Dataset entries

____

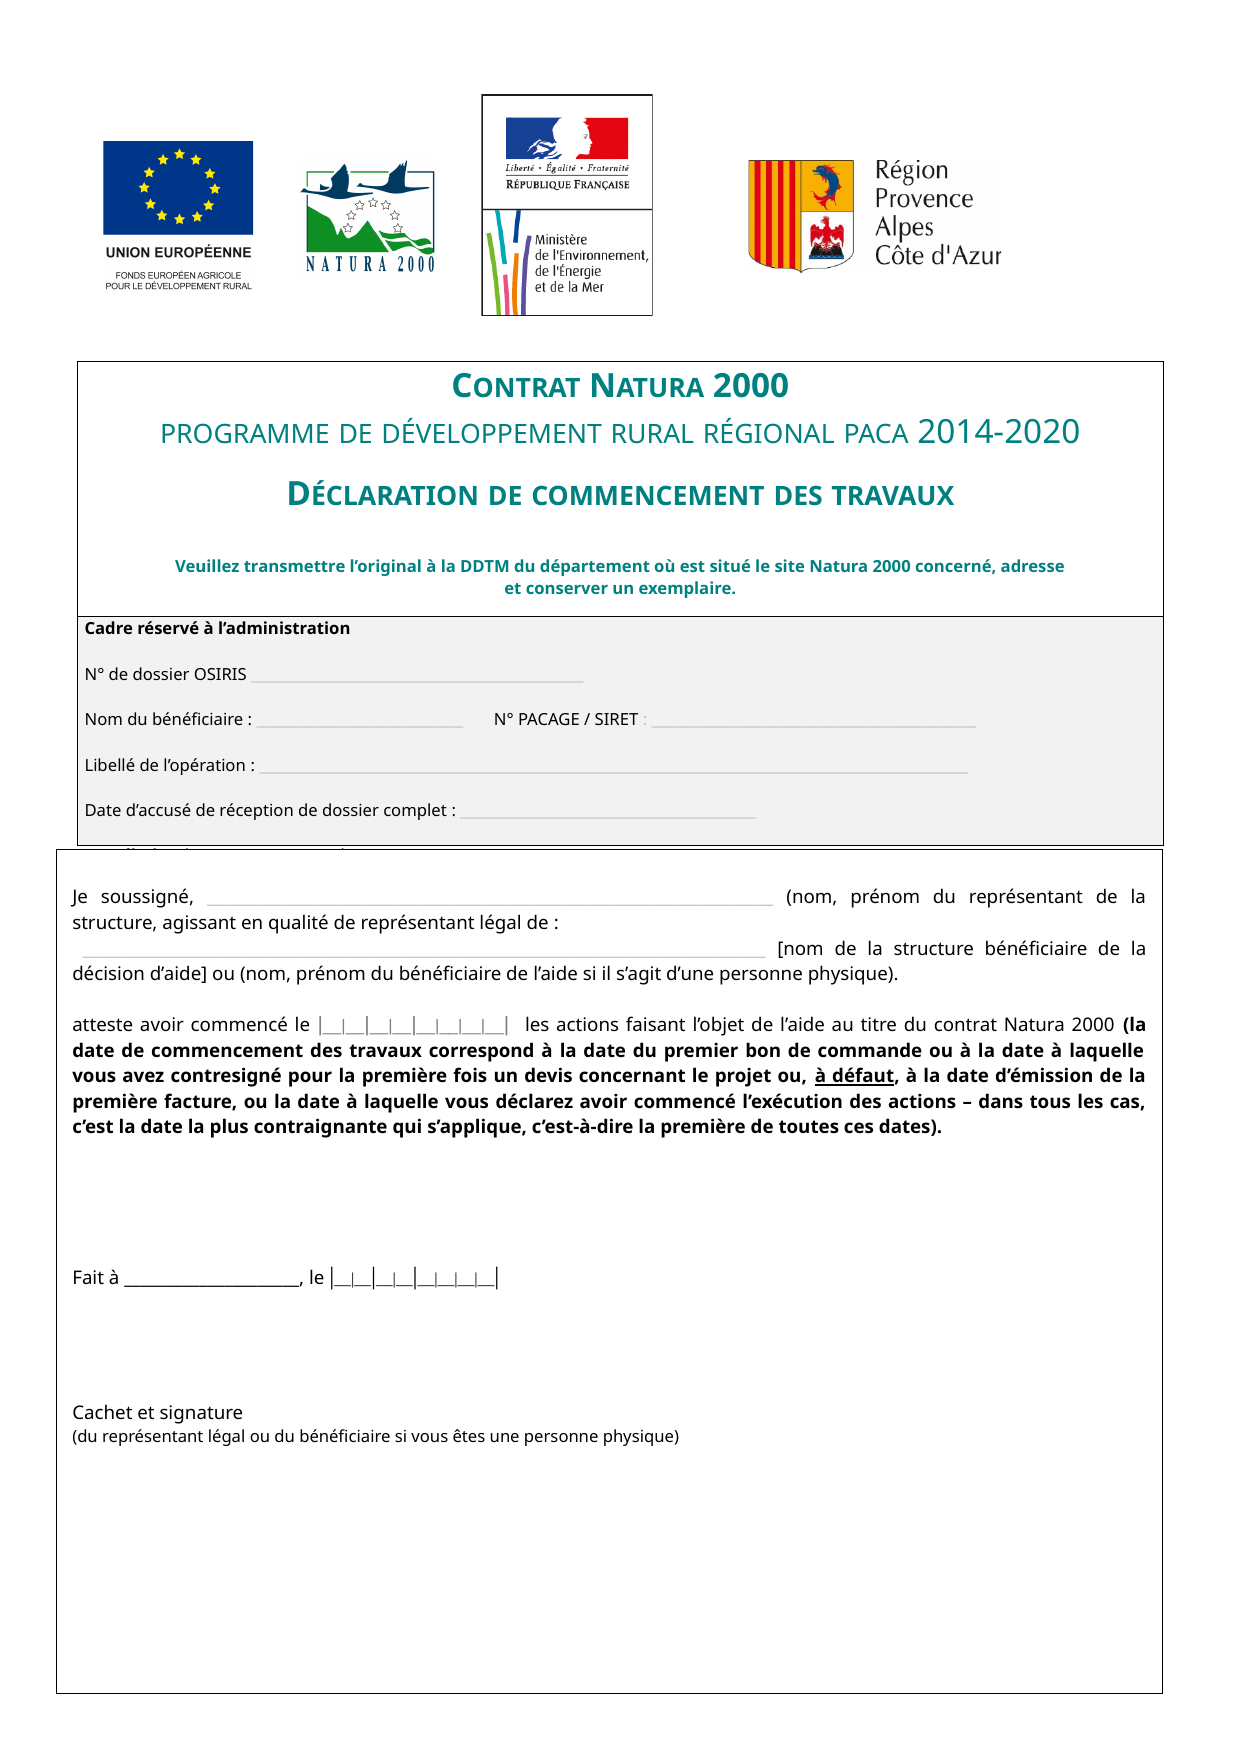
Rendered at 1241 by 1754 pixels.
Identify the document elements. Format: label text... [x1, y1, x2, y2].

table_header [474, 94, 741, 338]
table_header [261, 94, 290, 338]
table_header [96, 94, 261, 338]
text __________________________________________________________________________________ [nom de la structure bénéficiaire de la décision d’aide] ou (nom, prénom du bénéficiaire de l’aide si il s’agit d’une personne physique). [72, 935, 1146, 986]
table_cell Cadre réservé à l’administration N° de dossier OSIRIS _____________________________________________ Nom du bénéficiaire : ____________________________ N° PACAGE / SIRET : ____________________________________________ Libellé de l’opération : ________________________________________________________________________________________________ Date d’accusé de réception de dossier complet : ________________________________________ Date limite de commencement des travaux : ___________________________________________ [78, 617, 1163, 845]
table_header [13, 94, 96, 338]
text Fait à _____________________, le |__|__|__|__|__|__|__|__| [72, 1261, 1146, 1289]
table_header [444, 94, 474, 338]
table_cell Veuillez transmettre l’original à la DDTM du département où est situé le site Natura 2000 concerné, adresse et conserver un exemplaire. [78, 538, 1163, 616]
table_header [290, 94, 444, 338]
table_header Contrat Natura 2000 programme de développement rural régional paca 2014-2020 Déclaration de commencement des travaux [78, 362, 1163, 538]
table_header [1009, 94, 1038, 338]
table_header [741, 94, 1008, 338]
text atteste avoir commencé le |__|__|__|__|__|__|__|__| les actions faisant l’objet de l’aide au titre du contrat Natura 2000 (la date de commencement des travaux correspond à la date du premier bon de commande ou à la date à laquelle vous avez contresigné pour la première fois un devis concernant le projet ou, à défaut, à la date d’émission de la première facture, ou la date à laquelle vous déclarez avoir commencé l’exécution des actions – dans tous les cas, c’est la date la plus contraignante qui s’applique, c’est-à-dire la première de toutes ces dates). [72, 1011, 1146, 1139]
text (du représentant légal ou du bénéficiaire si vous êtes une personne physique) [72, 1425, 1146, 1448]
text Cachet et signature [72, 1399, 1146, 1425]
text Je soussigné, ____________________________________________________________________ (nom, prénom du représentant de la structure, agissant en qualité de représentant légal de : [72, 884, 1146, 935]
table_header [1038, 94, 1179, 338]
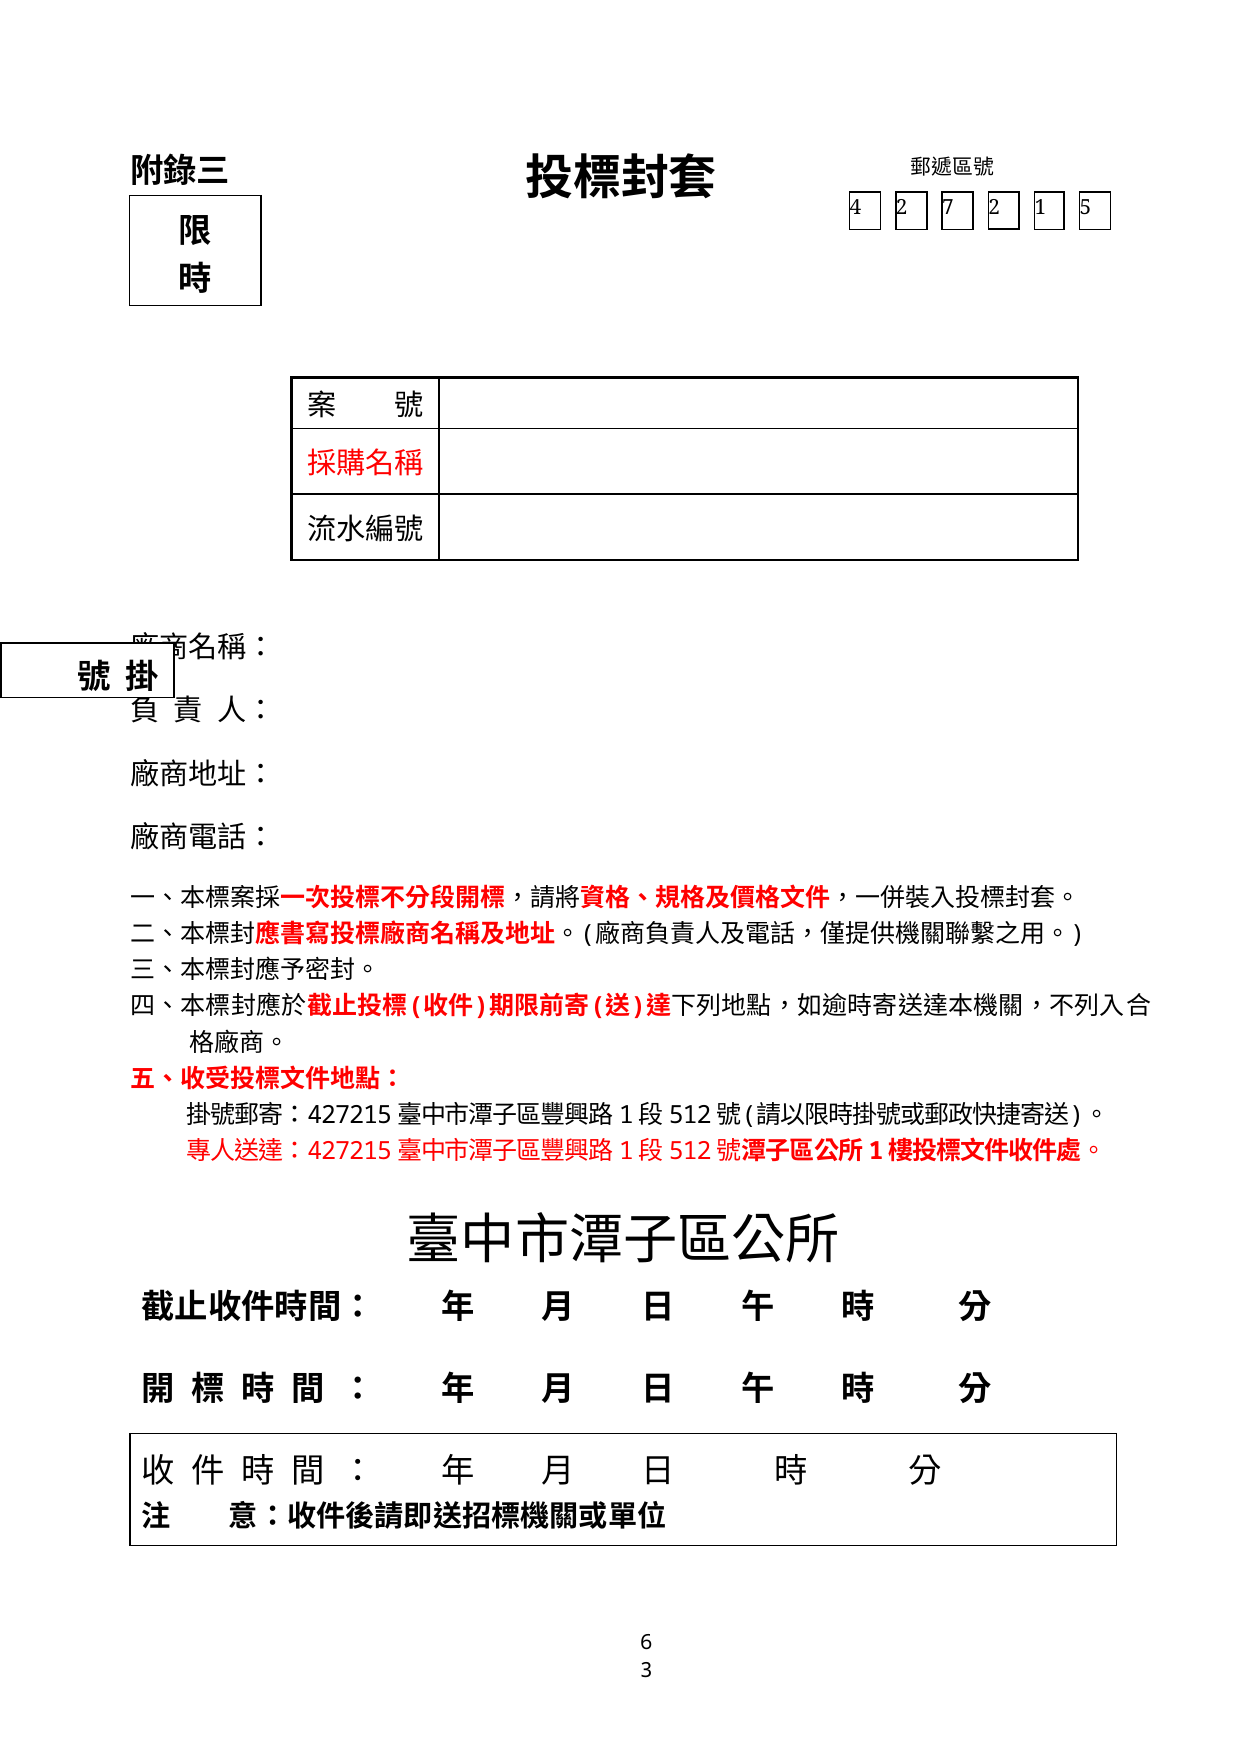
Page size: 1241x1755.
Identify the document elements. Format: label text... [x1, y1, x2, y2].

____

■ **PROBLEM TO WORK ON**:
Format every line of the records as a JSON list of strings, with one string per line. Leave out blank lines and the picture lines.

■ **SOLUTION TO THE PROBLEM**:
[
  "Rendered at 1241 by 1754 pixels.",
  "Identify the document elements. Format: label text... [x1, y1, x2, y2].",
  "table_header [474, 94, 741, 338]",
  "table_header [261, 94, 290, 338]",
  "table_header [96, 94, 261, 338]",
  "text __________________________________________________________________________________ [nom de la structure bénéficiaire de la décision d’aide] ou (nom, prénom du bénéficiaire de l’aide si il s’agit d’une personne physique). [72, 935, 1146, 986]",
  "table_cell Cadre réservé à l’administration N° de dossier OSIRIS _____________________________________________ Nom du bénéficiaire : ____________________________ N° PACAGE / SIRET : ____________________________________________ Libellé de l’opération : ________________________________________________________________________________________________ Date d’accusé de réception de dossier complet : ________________________________________ Date limite de commencement des travaux : ___________________________________________ [78, 617, 1163, 845]",
  "table_header [13, 94, 96, 338]",
  "text Fait à _____________________, le |__|__|__|__|__|__|__|__| [72, 1261, 1146, 1289]",
  "table_header [444, 94, 474, 338]",
  "table_cell Veuillez transmettre l’original à la DDTM du département où est situé le site Natura 2000 concerné, adresse et conserver un exemplaire. [78, 538, 1163, 616]",
  "table_header [290, 94, 444, 338]",
  "table_header Contrat Natura 2000 programme de développement rural régional paca 2014-2020 Déclaration de commencement des travaux [78, 362, 1163, 538]",
  "table_header [1009, 94, 1038, 338]",
  "table_header [741, 94, 1008, 338]",
  "text atteste avoir commencé le |__|__|__|__|__|__|__|__| les actions faisant l’objet de l’aide au titre du contrat Natura 2000 (la date de commencement des travaux correspond à la date du premier bon de commande ou à la date à laquelle vous avez contresigné pour la première fois un devis concernant le projet ou, à défaut, à la date d’émission de la première facture, ou la date à laquelle vous déclarez avoir commencé l’exécution des actions – dans tous les cas, c’est la date la plus contraignante qui s’applique, c’est-à-dire la première de toutes ces dates). [72, 1011, 1146, 1139]",
  "text (du représentant légal ou du bénéficiaire si vous êtes une personne physique) [72, 1425, 1146, 1448]",
  "text Cachet et signature [72, 1399, 1146, 1425]",
  "text Je soussigné, ____________________________________________________________________ (nom, prénom du représentant de la structure, agissant en qualité de représentant légal de : [72, 884, 1146, 935]",
  "table_header [1038, 94, 1179, 338]",
  "Page size: 1241x1755.",
  "Identify the document elements. Format: label text... [x1, y1, x2, y2]."
]